Nice work Mr. Mushnick.  I have never enjoyed a column of yours as much as this morning’s.  Please accept my apology.

***

As an addendum, I was telling Mrs. Pinetar that now I’m a big player in the news business! haha.  I said, “…but honey, think of it!  I’m like Winchell–I should have a booth at the Stork Club…”, to which she said, “…Dear, give me a break~and you DO have a booth–at (Ciro’s) the pizzeria down the steet.”

***
Addendum #2: While going over the Selig thing, I got to thinking about the 200 baseball books I have read since about 1980 and I thought about the Commishioner’s office and just what it was–and wasn’t.  Originally, in the 1920 environment, the game was under a cloud.  It was feared that people would not buy tickets to a game that was not a true contest.  The fear was that if gamblers could rig the world series, then the public would start to stay away, more and more.
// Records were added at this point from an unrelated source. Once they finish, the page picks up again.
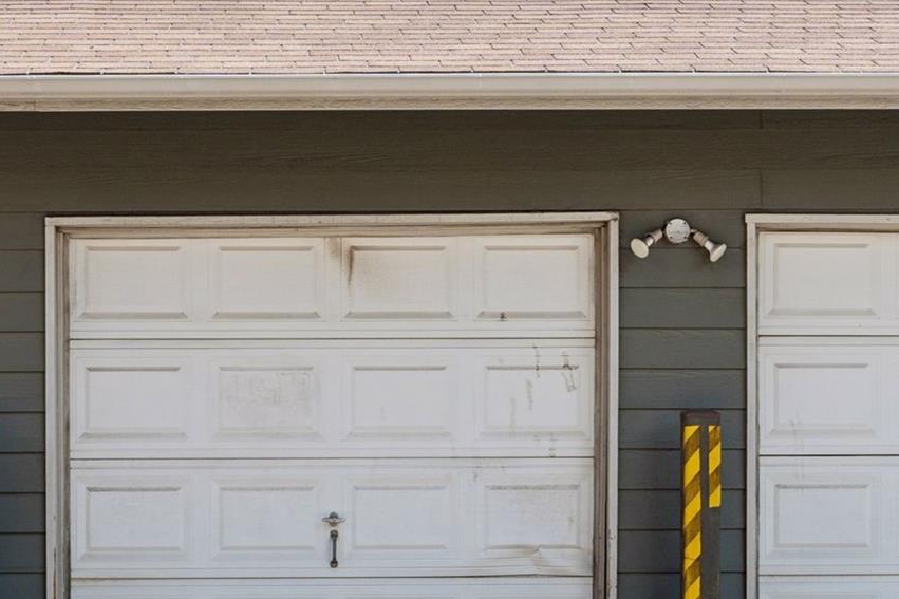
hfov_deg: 21.6
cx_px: 331
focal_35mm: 94
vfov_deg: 14.5
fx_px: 2347
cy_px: 446
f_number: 8
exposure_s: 1/500
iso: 400
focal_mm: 50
And it wasn’t just the 1919 series that was rigged.  There is real strong anecdotal evidence that the 1903, 1911, 1912, 1914 and 1917 series were rigged.  Connie Mack lost the 1905 series partly because he would not pitch Hall of Famer, Rube Waddell, because he knew that gamblers had gotten to the simple, but brilliant man.

Connie Mack also broke up a juggernaut team: the 1911-1914 A’s, because he believed they had thrown the 1914 series to the lowly Braves.  Grover Alexander may have thrown many regular season games.  Cobb and Speaker were almost banned for life.  John McGraw tried to bribe the umps in the replay of the Merkle game in 1908.

The stink was so bad, that baseball knew it had to act.  They had to “appear” to the public to be trying to fix the problem.  They hired Judge Landis as a figurehead, but he knew he had leverage and he didn’t want to just be a figurehead, so he held out for sweeping powers.  Sweeping powers that kept blacks out of the game for decades.  Landis had power because of his unique bargaining position–but he was probably the only Commishioner who wasn’t a straight-up shill.  Remember, all the owners wanted originally was a shill.  And Landis wouldn’t go along.  The position is ultimately a shill position for the owners, and saps like us (via the sappy media) lend credence to the myth that the guy cares, or that he has autonomy.  The reality?  He has very little autonomy.  He was, and is, a shill for the other owners.  Why look at him any other way?


***

Final shot: You’ll Never Walk Alone, Yossi Benayoun.  That an Israeli is scoring a big goal for a staunchly English (and Scouse) club in the Champion’s League, is just a nice thing, dontchathink?  All around.

And I can not recall a goal that made me happier in a very long time.  Gerrard’s goal at the end of the FA Cup Final?  The goals in Istanbul?  This one may not be in THAT zip code, but it’s up there.  Mazel Tov, Yossi #15.